From: rocallahan@gmail.com [mailto:rocallahan@gmail.com] On Behalf Of Robert O'Callahan
Sent: Wednesday, October 21, 2009 4:13 PM
To: Sylvain Galineau
Cc: Ricardo Esteves; www-font@w3.org
Subject: Re: Next step?

On Thu, Oct 22, 2009 at 11:59 AM, Sylvain Galineau <sylvaing@microsoft.com<mailto:sylvaing@microsoft.com>> wrote:
As for choosing a single format, this will not ensure interop until a large share
if the browsers used in the field support it and is thus of limited practical use
for real world authors.

Dealing with the legacy IE users is a separate problem that the Fonts WG can do nothing about. The best thing the Fonts WG can do is recommend a single font format that browsers should support going forward. Then authors can use that and, if they wish, support legacy IE in some other manner.

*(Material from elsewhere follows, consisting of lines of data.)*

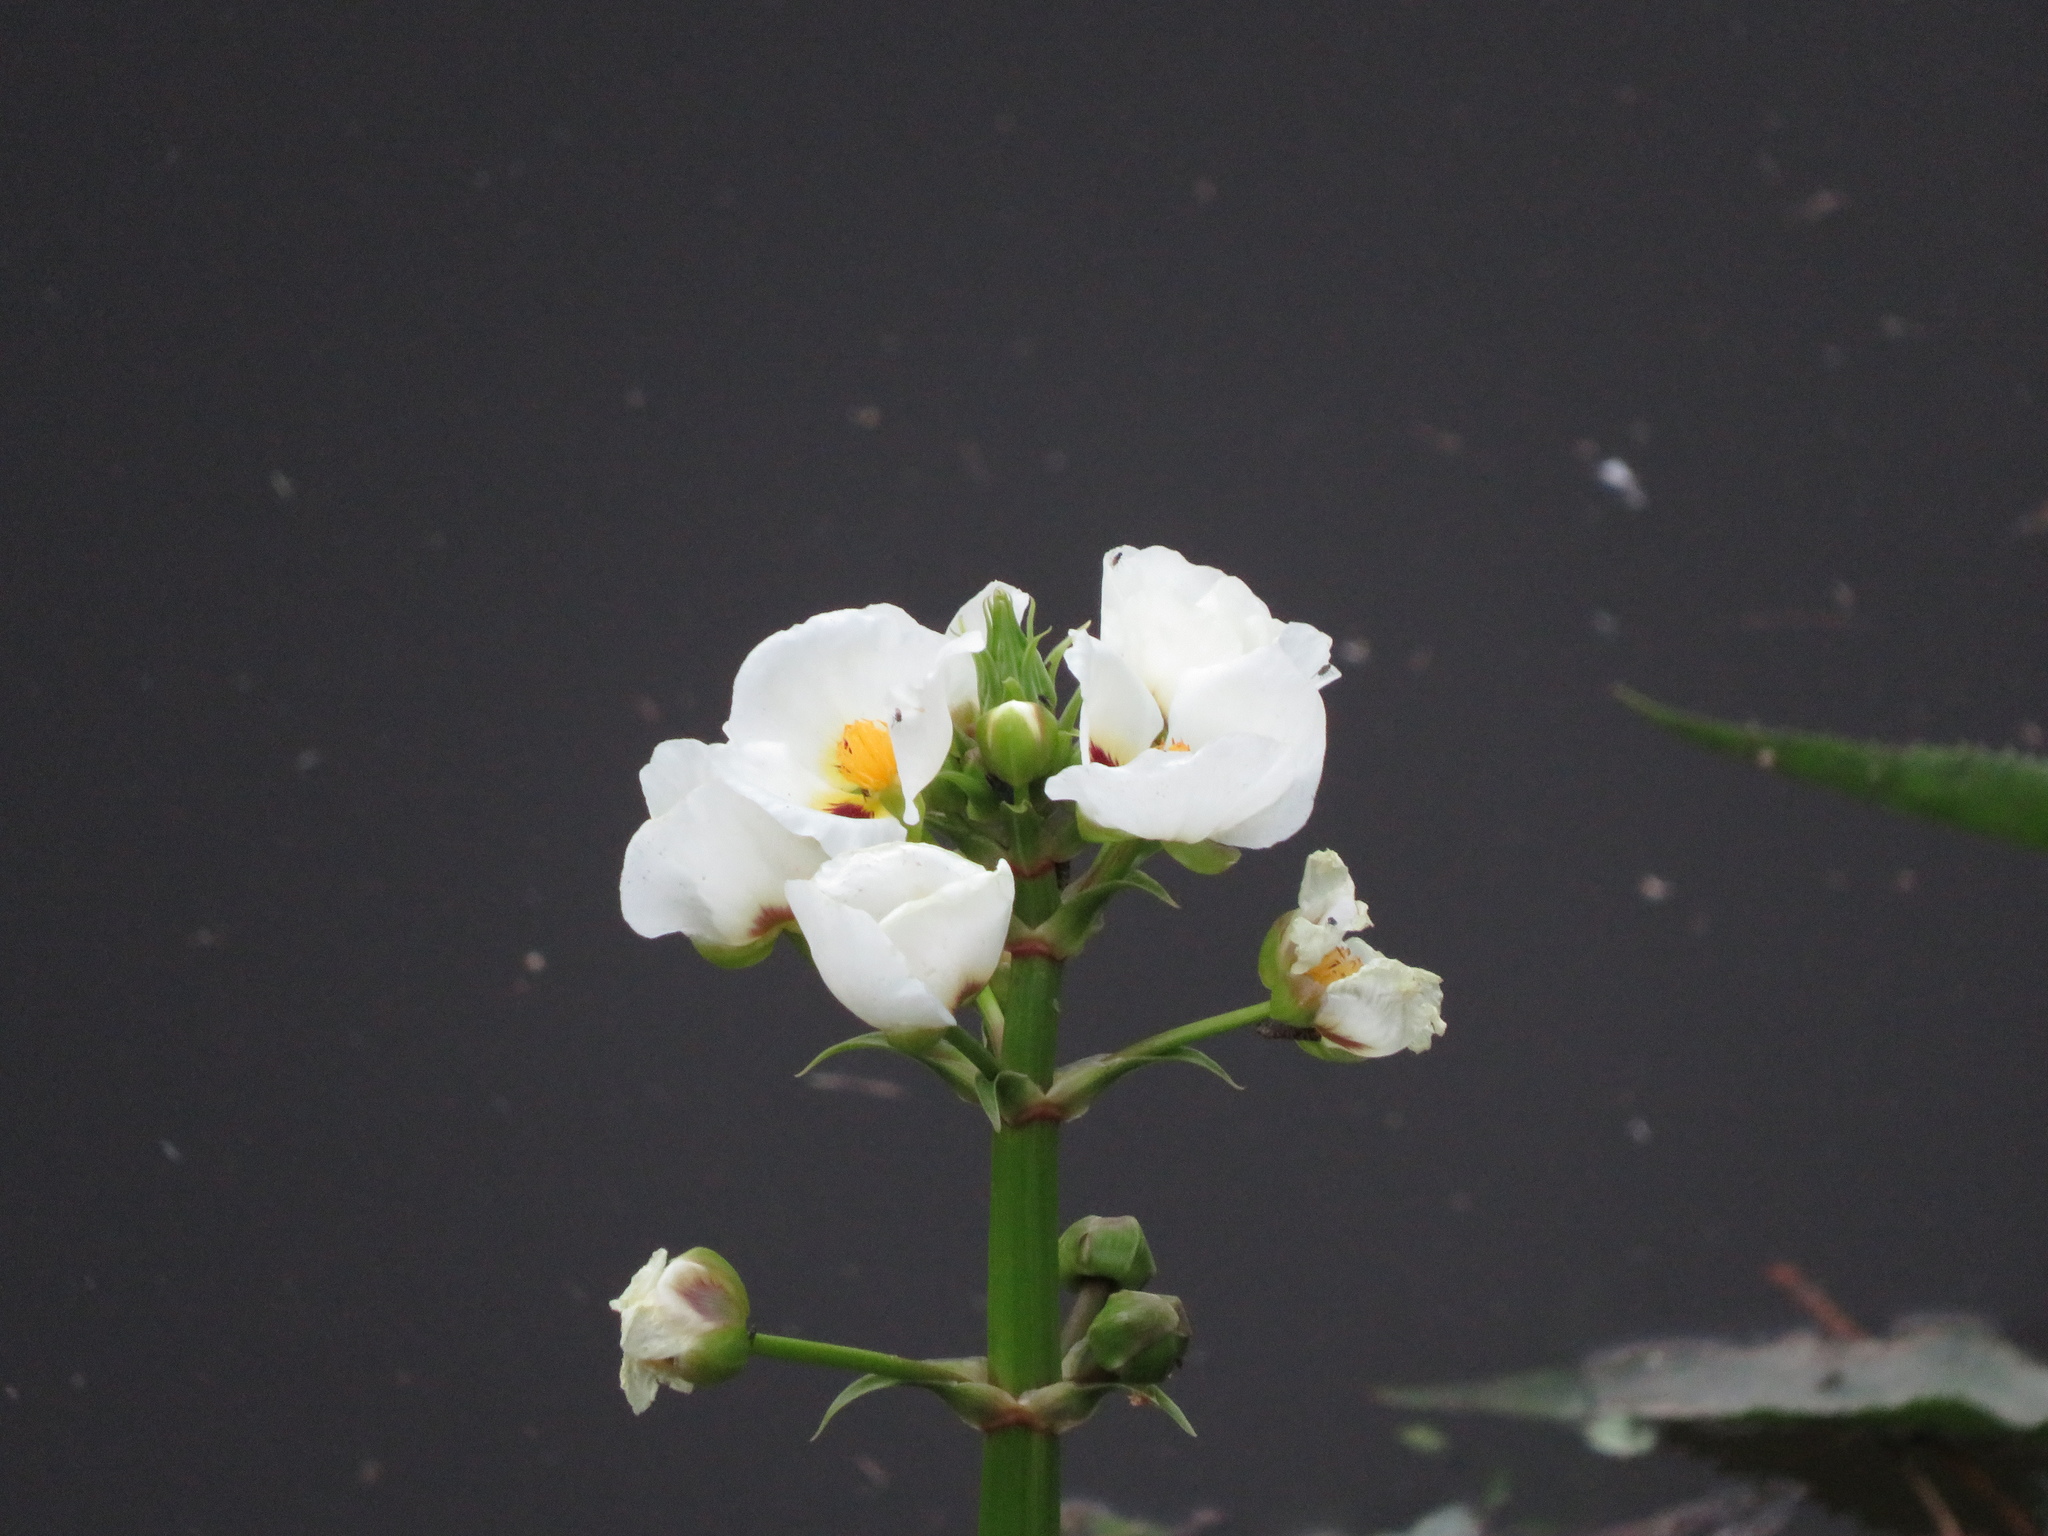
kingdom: Plantae
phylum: Tracheophyta
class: Liliopsida
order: Alismatales
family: Alismataceae
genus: Sagittaria
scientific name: Sagittaria montevidensis
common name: Giant arrowhead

Asserting it is the best thing does not make it so. The best thing for whom ? For authors, it would arguably be a solution that lets them use the fonts they want across all browsers in the field today. Will there be browser bugs to deal with ? Sure. (And not just with IE and EOT, by the way). But I don’t see why the existence of such bugs should close the door on specifying an *optional* format compatible with 2/3 of the installed base. Some also believe the best thing for HTML5 would be to define what HTML should ideally be regardless of what’s already out there but that would not be very useful either.

The legacy is out there whether we like it or not. Specifying a simple, lightweight – and, again, optional – subset format that is both compatible with the majority of web browsers and can implemented by others if needed/wanted without any patent and other issues is well within the remit of a W3C working group and an interoperability charter.

I’m fine with individual browser vendors deciding they will pursue the ideal future right now at the expense of the short to medium-term needs of today’s real world authors. But that should be their own explicit choice, not the W3C’s. You may have the option of not dealing with the legacy. Most web authors do not have that luxury. And I assume the W3C cares about them.